> **DEINE AUFGABE**
Entnimm dem Text über Gerhard Seyfrieds Roman den Abschnitt, der mit „Das ist der“ beginnt und sich bis einschließlich „für Banküberfälle übergehen.“ erstreckt, und gib ihn wortgetreu wieder.

> **TEXTAUSZUG**
=-=-=

GERHARD SEYFRIED: "DER SCHWARZE STERN DER TUPAMAROS"

Fred Richter ist ein echter 68er, als er Anfang 1974 Jenny in der Münchner linken Szene kennenlernt. Da tummeln sich Studenten, Spontis, Haschrebellen, K-Grüppler und Revolutionsromantiker. Sie demonstrieren gegen rechtsgewirktes Unrecht in der Welt, sie palavern und zuweilen geraten sie mit der furchtbar humorlosen Polizei aneinander.

Das ist der Einstieg zum deutlich autobiographischen Roman "Der schwarze Stern der Tupamaros", verfasst von Gerhard Seyfried, selbst über Jahrzehnte einer der wichtigsten Chronisten der linken Szene. Treffen bei der Roten Hilfe, Sprühaktionen, Kontakte zu Mitgliedern von RAF und 'Bewegung 2. Juni' und dann Jennys Neigung zu kriminellen Grenzüberschreitungen, die in immer konkreter werdende Pläne für Banküberfälle übergehen.

=-=-=

> **DATENSATZ**
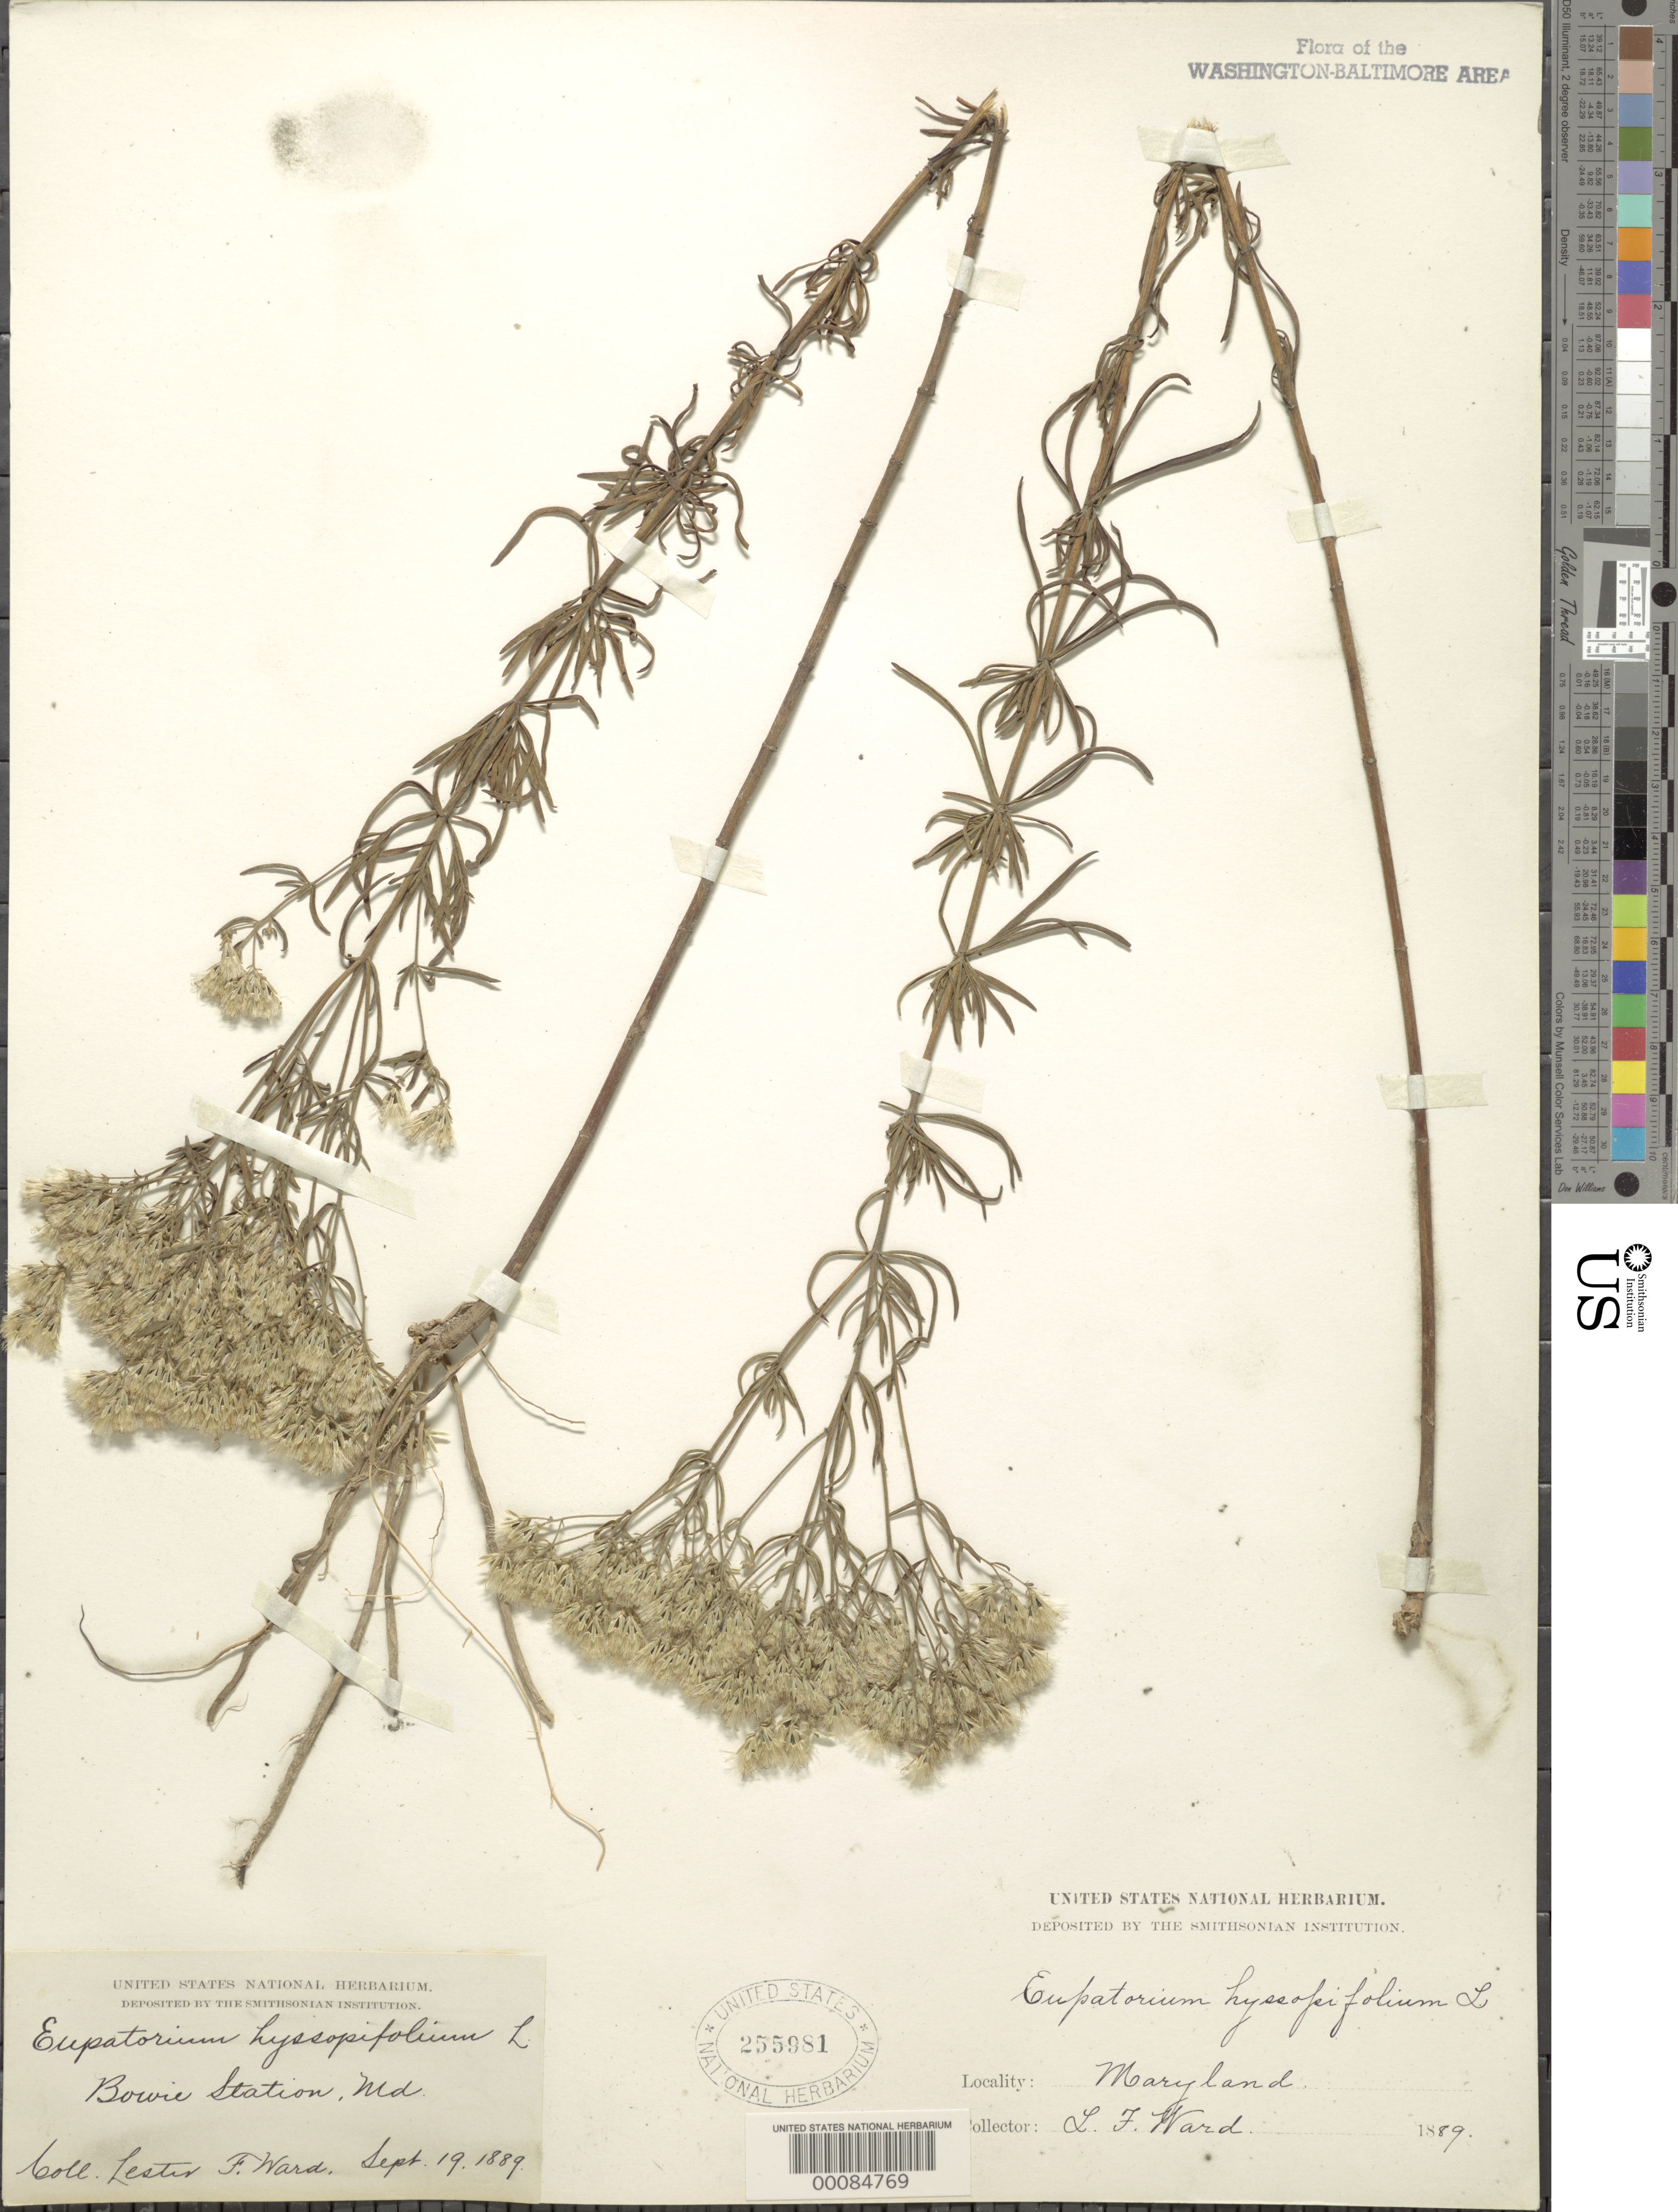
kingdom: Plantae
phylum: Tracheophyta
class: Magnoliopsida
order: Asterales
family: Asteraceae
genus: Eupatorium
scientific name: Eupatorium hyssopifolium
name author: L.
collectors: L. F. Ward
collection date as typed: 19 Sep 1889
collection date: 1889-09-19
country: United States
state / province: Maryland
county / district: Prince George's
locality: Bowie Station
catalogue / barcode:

=-=-=

> **DIE ANTWORT**
Das ist der Einstieg zum deutlich autobiographischen Roman "Der schwarze Stern der Tupamaros", verfasst von Gerhard Seyfried, selbst über Jahrzehnte einer der wichtigsten Chronisten der linken Szene. Treffen bei der Roten Hilfe, Sprühaktionen, Kontakte zu Mitgliedern von RAF und 'Bewegung 2. Juni' und dann Jennys Neigung zu kriminellen Grenzüberschreitungen, die in immer konkreter werdende Pläne für Banküberfälle übergehen.